Recommending Allogeneic Hematopoietic Stem Cell Transplantation is a Gut-Wrenching Decision in Medicine
How I struggle with it
Today’s guest post is from Aaron Goodman, MD, a transplanter at UC San Diego. In this essay, he agonizes about a decision many hematologist-oncologists face: should I transplant this person? I too have been there, and experienced all these emotions.
A few years ago, I got annoyed by the state of the evidence, and asked Sunny Kim to investigate. Our results were published in JAMA IM. She found that 93-96% of these decisions lack randomized evidence. This is simply not good enough. Randomization is possible and needed, and you will soon see why.
Vinay Prasad MD
By Aaron Goodman, MD
A 22 year old anxiously sits in front of me in the Blood and Marrow Transplantation (BMT) clinic. Surrounded by his parents and fiancé, they keenly await my recommendations with trepidation.
Only two months before, he had just graduated college, started a new job, and got engaged to the love his life. One unfortunate morning he awoke with gingival bleeding and bruises over his body. Soon he developed fevers and confusion and was rushed to the emergency room and was found to have a white blood cell count over 150,000, hemoglobin of 5, and platelet count of 15. After numerous blood tests and bone marrow biopsy he was diagnosed with acute myeloid leukemia (AML), a life changing and threatening diagnosis.
He was treated with intensive chemotherapy resulting in destruction of both his leukemia and his own immune system. He spent the next month in the hospital in a positive pressure room being pumped continuously full of blood, platelet transfusions, and antibiotics to keep him alive. Fortunately, he achieved a complete remission (clearance of the leukemia from the bone marrow with recovery of normal hematopoiesis) and was referred to my BMT clinic for consideration of an allogeneic hematopoietic stem cell transplantation.
A basic primer on allogenic hematopoietic stem cell transplantation (allo-HSCT):
Allo-HSCT is a procedure where hematopoietic stem cells are collected from a donor (either a related family member or unrelated donor) and are infused into the recipient (patient). Prior to the stem cell infusion, patients receive a combination of chemotherapy +/- radiation along with potent concoction immunosuppressive therapies with the goal to eradicate any residual cancer while simultaneously allowing acceptance of the donor’s immune system. The infused stem cells find their way to the recipient’s bone marrow where, over time, restore normal hematopoiesis and immunity.
The procedure is magical for some, but deadly for others. Allo-HSCT comes at the cost of severe toxicities including organ damage from chemotherapy, infections, and graft vs. host disease (GVHD). In fact, even in well selected patients up to 10-20% can die as a result of complications from the transplant and not from their cancer (transplant related mortality). Furthermore, many of those who survive the procedure will suffer lifelong complications including infections, chronic GVHD, secondary malignancies, and need for chronic immunosuppressive medications. Some survivors live hard, damaged lives.
For these reasons: recommending allo-HSCT is the toughest medical decision I have to make. To put it bluntly, by recommending an allo-HSCT, I may kill my patient. For patients with no other curative treatment options (like poor risk leukemias) the decision to recommend transplant is easier as without allo-HSCT they will die from their disease.
However, some patients, such as those with intermediate risk disease in remission, the necessity for allo-HSCT is not so clear cut. Patients with intermediate risk AML in remission have a chance (20-40%) of being cured without receiving an allo-SCT.
So why on earth would I recommend a procedure with a 10-20% of killing my patient when perhaps they are already cured? Here in lies the crux to the deepest and vexing problem we transplanters face. Unfortunately, we have yet to develop precise tools to adequately predict which patients are cured vs. destined to relapse and die from their disease.
We are desperately trying to figure this out to do using technology such minimal residual disease (MRD) detection, but we are still far from perfect in predicting.

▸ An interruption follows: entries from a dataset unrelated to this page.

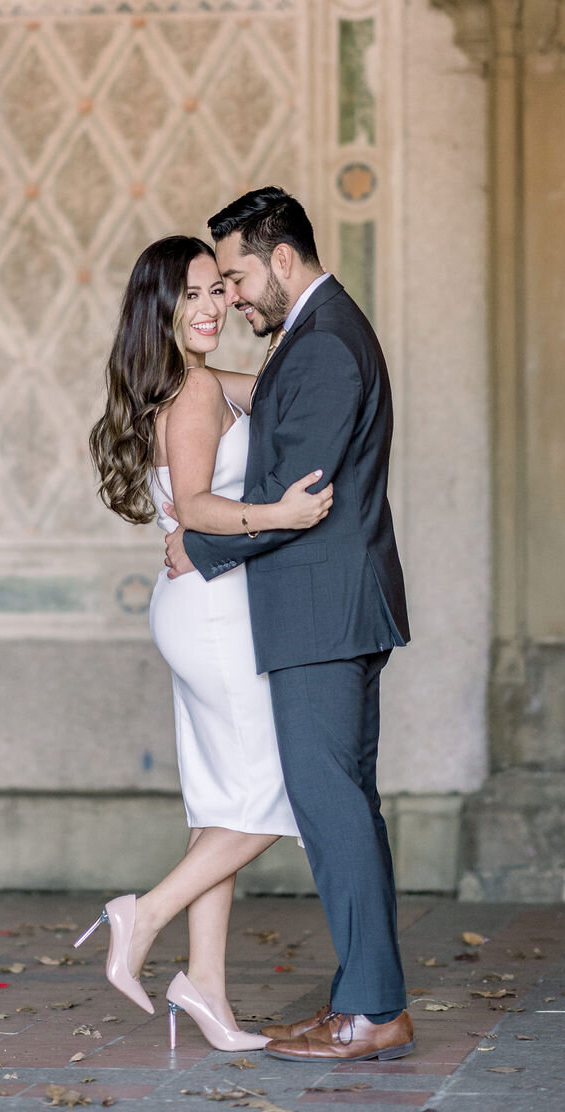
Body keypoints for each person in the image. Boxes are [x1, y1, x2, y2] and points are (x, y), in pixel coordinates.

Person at [163, 187, 415, 1064]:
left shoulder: (326, 345)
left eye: (234, 277)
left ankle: (373, 1011)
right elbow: (265, 422)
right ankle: (365, 999)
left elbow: (296, 495)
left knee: (331, 805)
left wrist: (198, 545)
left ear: (280, 258)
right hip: (327, 607)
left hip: (321, 610)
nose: (229, 297)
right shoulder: (314, 337)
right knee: (341, 805)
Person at [78, 234, 332, 1053]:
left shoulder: (195, 380)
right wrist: (280, 515)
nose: (213, 306)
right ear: (160, 306)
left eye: (219, 290)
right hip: (214, 611)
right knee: (274, 792)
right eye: (193, 294)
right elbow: (194, 507)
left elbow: (275, 393)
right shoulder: (189, 393)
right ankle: (141, 914)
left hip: (196, 604)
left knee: (221, 803)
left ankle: (207, 991)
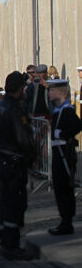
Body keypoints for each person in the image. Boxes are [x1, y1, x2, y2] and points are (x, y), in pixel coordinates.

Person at [0, 71, 36, 260]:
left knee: (4, 202)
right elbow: (23, 138)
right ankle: (11, 245)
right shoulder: (14, 109)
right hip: (14, 162)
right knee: (15, 204)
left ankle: (4, 239)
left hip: (0, 159)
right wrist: (31, 156)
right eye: (23, 87)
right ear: (19, 88)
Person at [47, 79, 82, 235]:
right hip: (58, 151)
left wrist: (63, 134)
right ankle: (64, 219)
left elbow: (77, 125)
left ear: (61, 92)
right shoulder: (58, 110)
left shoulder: (66, 110)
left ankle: (66, 221)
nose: (49, 93)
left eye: (52, 90)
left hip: (64, 152)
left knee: (64, 186)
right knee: (60, 186)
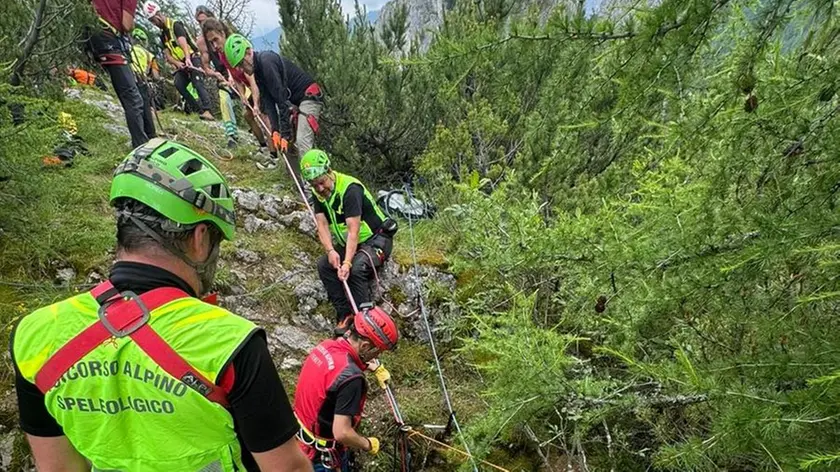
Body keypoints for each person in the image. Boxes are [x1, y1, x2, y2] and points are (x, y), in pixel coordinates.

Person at [11, 139, 313, 472]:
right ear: (200, 239)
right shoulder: (229, 342)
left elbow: (57, 468)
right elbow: (288, 468)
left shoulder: (34, 335)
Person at [299, 149, 398, 328]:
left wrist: (346, 263)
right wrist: (330, 250)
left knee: (357, 268)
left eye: (322, 182)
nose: (320, 188)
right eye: (314, 185)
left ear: (329, 171)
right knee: (324, 265)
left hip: (376, 239)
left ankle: (364, 321)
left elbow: (354, 230)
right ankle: (345, 314)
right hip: (352, 243)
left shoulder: (350, 189)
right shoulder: (319, 192)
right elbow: (321, 224)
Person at [293, 309, 398, 471]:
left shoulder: (326, 346)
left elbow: (337, 367)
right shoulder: (352, 379)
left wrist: (368, 366)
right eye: (377, 352)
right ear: (365, 345)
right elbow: (342, 432)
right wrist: (368, 444)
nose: (376, 356)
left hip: (297, 442)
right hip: (321, 457)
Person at [224, 34, 324, 171]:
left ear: (248, 52)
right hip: (294, 102)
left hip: (309, 97)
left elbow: (281, 100)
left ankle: (311, 187)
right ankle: (298, 183)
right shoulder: (258, 70)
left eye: (241, 63)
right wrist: (276, 130)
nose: (241, 69)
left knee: (302, 142)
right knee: (286, 145)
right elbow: (269, 102)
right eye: (238, 66)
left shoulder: (267, 63)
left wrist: (285, 133)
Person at [86, 0, 150, 147]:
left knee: (133, 93)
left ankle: (147, 137)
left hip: (94, 36)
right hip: (109, 40)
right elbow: (126, 24)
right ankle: (141, 145)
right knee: (133, 98)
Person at [201, 19, 269, 153]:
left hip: (262, 85)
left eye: (216, 40)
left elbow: (253, 79)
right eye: (211, 43)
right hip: (249, 87)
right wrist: (242, 95)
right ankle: (264, 147)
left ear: (222, 33)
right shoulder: (222, 55)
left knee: (263, 117)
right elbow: (237, 78)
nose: (215, 46)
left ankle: (274, 155)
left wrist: (255, 103)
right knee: (247, 115)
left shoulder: (234, 49)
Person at [142, 1, 214, 121]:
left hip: (192, 57)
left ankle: (208, 110)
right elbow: (168, 55)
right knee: (179, 84)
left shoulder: (175, 25)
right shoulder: (162, 35)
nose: (154, 24)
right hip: (180, 63)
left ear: (158, 15)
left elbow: (184, 44)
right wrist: (177, 63)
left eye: (154, 20)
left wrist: (187, 59)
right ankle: (198, 110)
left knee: (197, 82)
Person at [194, 6, 238, 148]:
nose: (203, 24)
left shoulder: (224, 33)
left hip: (237, 71)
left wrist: (233, 76)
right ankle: (231, 135)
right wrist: (217, 75)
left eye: (204, 20)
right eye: (199, 22)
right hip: (222, 75)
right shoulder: (202, 42)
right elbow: (205, 67)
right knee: (224, 100)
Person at [129, 28, 158, 138]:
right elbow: (156, 76)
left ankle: (138, 135)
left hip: (129, 78)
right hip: (141, 79)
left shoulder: (128, 50)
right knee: (145, 107)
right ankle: (151, 134)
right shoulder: (149, 55)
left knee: (132, 106)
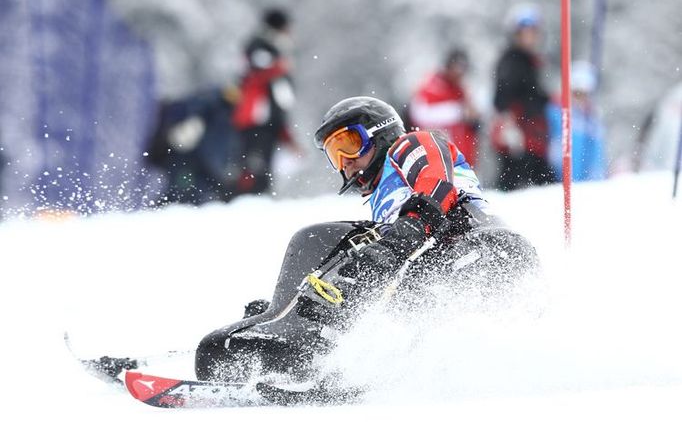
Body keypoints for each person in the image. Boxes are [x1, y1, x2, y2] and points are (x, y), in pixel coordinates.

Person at [194, 96, 538, 387]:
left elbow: (437, 184)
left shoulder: (411, 146)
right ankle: (300, 329)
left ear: (379, 134)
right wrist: (293, 301)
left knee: (319, 239)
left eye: (349, 145)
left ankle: (292, 331)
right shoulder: (384, 208)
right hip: (447, 275)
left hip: (483, 251)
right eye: (334, 155)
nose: (345, 163)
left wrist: (405, 232)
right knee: (362, 262)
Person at [230, 7, 300, 197]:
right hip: (256, 116)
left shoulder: (270, 46)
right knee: (254, 162)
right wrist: (280, 67)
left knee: (262, 162)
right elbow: (259, 72)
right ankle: (247, 197)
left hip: (266, 117)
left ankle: (256, 195)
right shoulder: (260, 45)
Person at [491, 4, 555, 190]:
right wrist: (508, 122)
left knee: (540, 183)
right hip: (519, 136)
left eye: (532, 33)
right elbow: (503, 96)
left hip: (534, 137)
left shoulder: (531, 61)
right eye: (523, 33)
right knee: (516, 185)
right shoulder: (512, 60)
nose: (529, 38)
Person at [409, 48, 481, 167]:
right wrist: (459, 112)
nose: (459, 74)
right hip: (436, 158)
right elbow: (421, 114)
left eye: (463, 70)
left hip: (461, 160)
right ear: (448, 66)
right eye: (456, 69)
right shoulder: (432, 84)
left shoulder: (461, 89)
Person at [546, 61, 607, 181]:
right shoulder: (556, 112)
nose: (581, 98)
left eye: (585, 94)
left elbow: (597, 156)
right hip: (558, 180)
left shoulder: (593, 121)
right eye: (577, 93)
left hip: (586, 183)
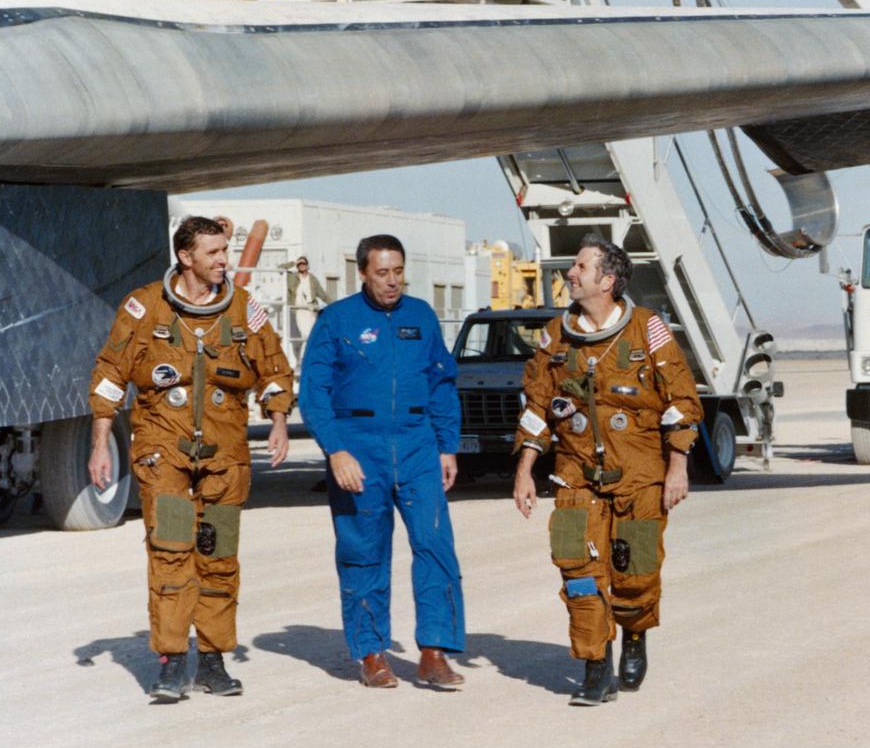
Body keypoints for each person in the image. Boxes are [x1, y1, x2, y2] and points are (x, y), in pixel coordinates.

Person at [87, 216, 294, 702]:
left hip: (224, 458)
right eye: (214, 253)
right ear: (186, 257)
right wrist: (100, 441)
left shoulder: (243, 310)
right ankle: (172, 661)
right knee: (173, 551)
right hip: (165, 452)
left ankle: (214, 662)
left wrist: (279, 420)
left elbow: (275, 369)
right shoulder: (143, 308)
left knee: (218, 557)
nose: (225, 260)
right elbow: (111, 372)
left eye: (226, 250)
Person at [511, 234, 702, 706]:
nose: (569, 273)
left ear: (608, 280)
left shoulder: (646, 330)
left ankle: (634, 635)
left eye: (579, 267)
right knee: (577, 569)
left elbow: (681, 402)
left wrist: (677, 466)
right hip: (576, 474)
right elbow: (537, 406)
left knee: (634, 573)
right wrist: (525, 470)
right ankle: (596, 666)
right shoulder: (555, 338)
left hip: (639, 475)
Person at [298, 234, 466, 691]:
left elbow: (442, 383)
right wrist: (336, 450)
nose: (392, 282)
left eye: (398, 272)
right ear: (363, 273)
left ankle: (434, 652)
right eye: (382, 273)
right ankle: (372, 653)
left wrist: (446, 445)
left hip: (416, 446)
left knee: (435, 545)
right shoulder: (337, 320)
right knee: (363, 551)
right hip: (358, 446)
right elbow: (313, 392)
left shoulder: (421, 316)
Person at [280, 255, 330, 342]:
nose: (301, 265)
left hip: (310, 310)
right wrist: (293, 263)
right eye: (299, 264)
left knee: (311, 335)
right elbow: (280, 268)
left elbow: (323, 295)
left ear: (307, 265)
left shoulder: (313, 279)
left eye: (303, 263)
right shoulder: (291, 276)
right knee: (301, 337)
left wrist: (335, 305)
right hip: (297, 310)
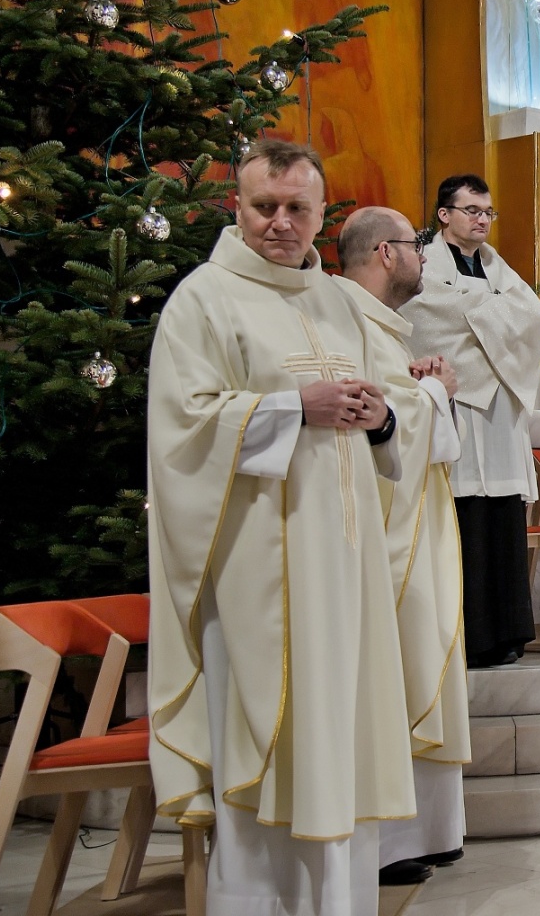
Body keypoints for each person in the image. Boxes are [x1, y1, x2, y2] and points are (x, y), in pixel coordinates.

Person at [147, 141, 413, 915]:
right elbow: (183, 428)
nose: (280, 222)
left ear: (322, 214)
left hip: (344, 569)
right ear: (238, 205)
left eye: (298, 207)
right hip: (257, 570)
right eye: (265, 206)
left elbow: (381, 412)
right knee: (267, 734)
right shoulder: (203, 300)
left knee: (340, 737)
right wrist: (294, 407)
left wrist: (380, 418)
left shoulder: (338, 300)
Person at [335, 208, 470, 886]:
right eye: (416, 244)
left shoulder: (380, 326)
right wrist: (436, 392)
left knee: (421, 663)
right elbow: (374, 423)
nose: (424, 255)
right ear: (385, 254)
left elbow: (395, 411)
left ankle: (423, 832)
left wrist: (421, 389)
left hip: (415, 523)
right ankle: (388, 842)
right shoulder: (347, 320)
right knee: (395, 674)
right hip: (384, 534)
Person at [402, 175, 540, 669]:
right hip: (457, 402)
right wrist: (492, 315)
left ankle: (508, 632)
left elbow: (534, 317)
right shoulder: (424, 265)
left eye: (488, 211)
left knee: (503, 517)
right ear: (444, 214)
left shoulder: (496, 266)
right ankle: (469, 636)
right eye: (471, 210)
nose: (482, 219)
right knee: (463, 516)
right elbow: (425, 317)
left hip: (499, 409)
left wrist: (479, 317)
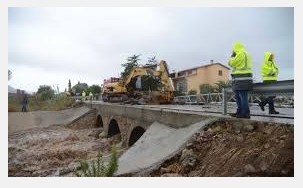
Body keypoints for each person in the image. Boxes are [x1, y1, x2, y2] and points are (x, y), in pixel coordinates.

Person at [228, 41, 253, 118]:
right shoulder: (246, 53)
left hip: (241, 78)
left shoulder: (240, 54)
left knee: (242, 97)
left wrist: (232, 56)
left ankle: (245, 113)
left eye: (233, 49)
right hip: (240, 78)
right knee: (238, 96)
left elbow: (231, 63)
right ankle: (240, 112)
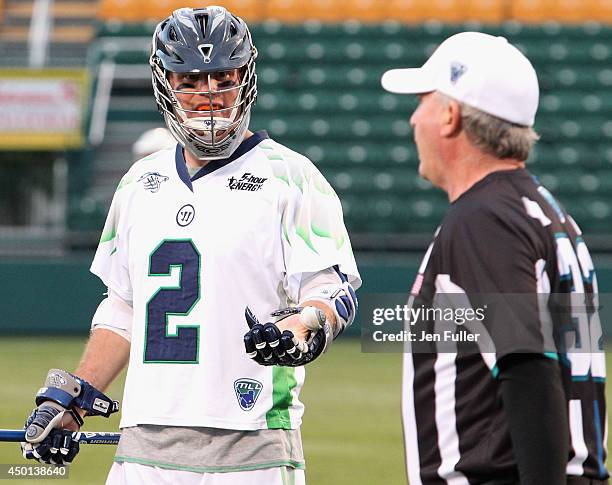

Based off observational data and some prospective clinical trials we know in general patients with intermediate risk AML have better survival with allo-HSCT. However, many (as high as 20-40%) will achieve long term survival without allo-HSCT. Let’s take a step back.
This means if I recommend allo-HSCT to 15 patients with intermediate risk AML as many as 5 of them do not need the procedure! If roughly 20% of patients die as a result of allo-HSCT, 1 of 15 patients will die from a procedure they did not need! 1 in 15 is not trivial!
Somehow in a 1 hour clinic visit I am supposed to adequately convey my recommendations of to proceed or not to allo-HSCT. These decisions are supposed to be mutually made with the physician incorporating the patient’s preferences.
However, in the end, it is my decision to recommend or not. It is my decision that may either cure a patient destined to die of his leukemia or end the life of a patient who is already cured.
As many of my clinic discussions have ended, he asked me the existential question “doc what would you do for yourself in this situation”. Honestly, I do not know.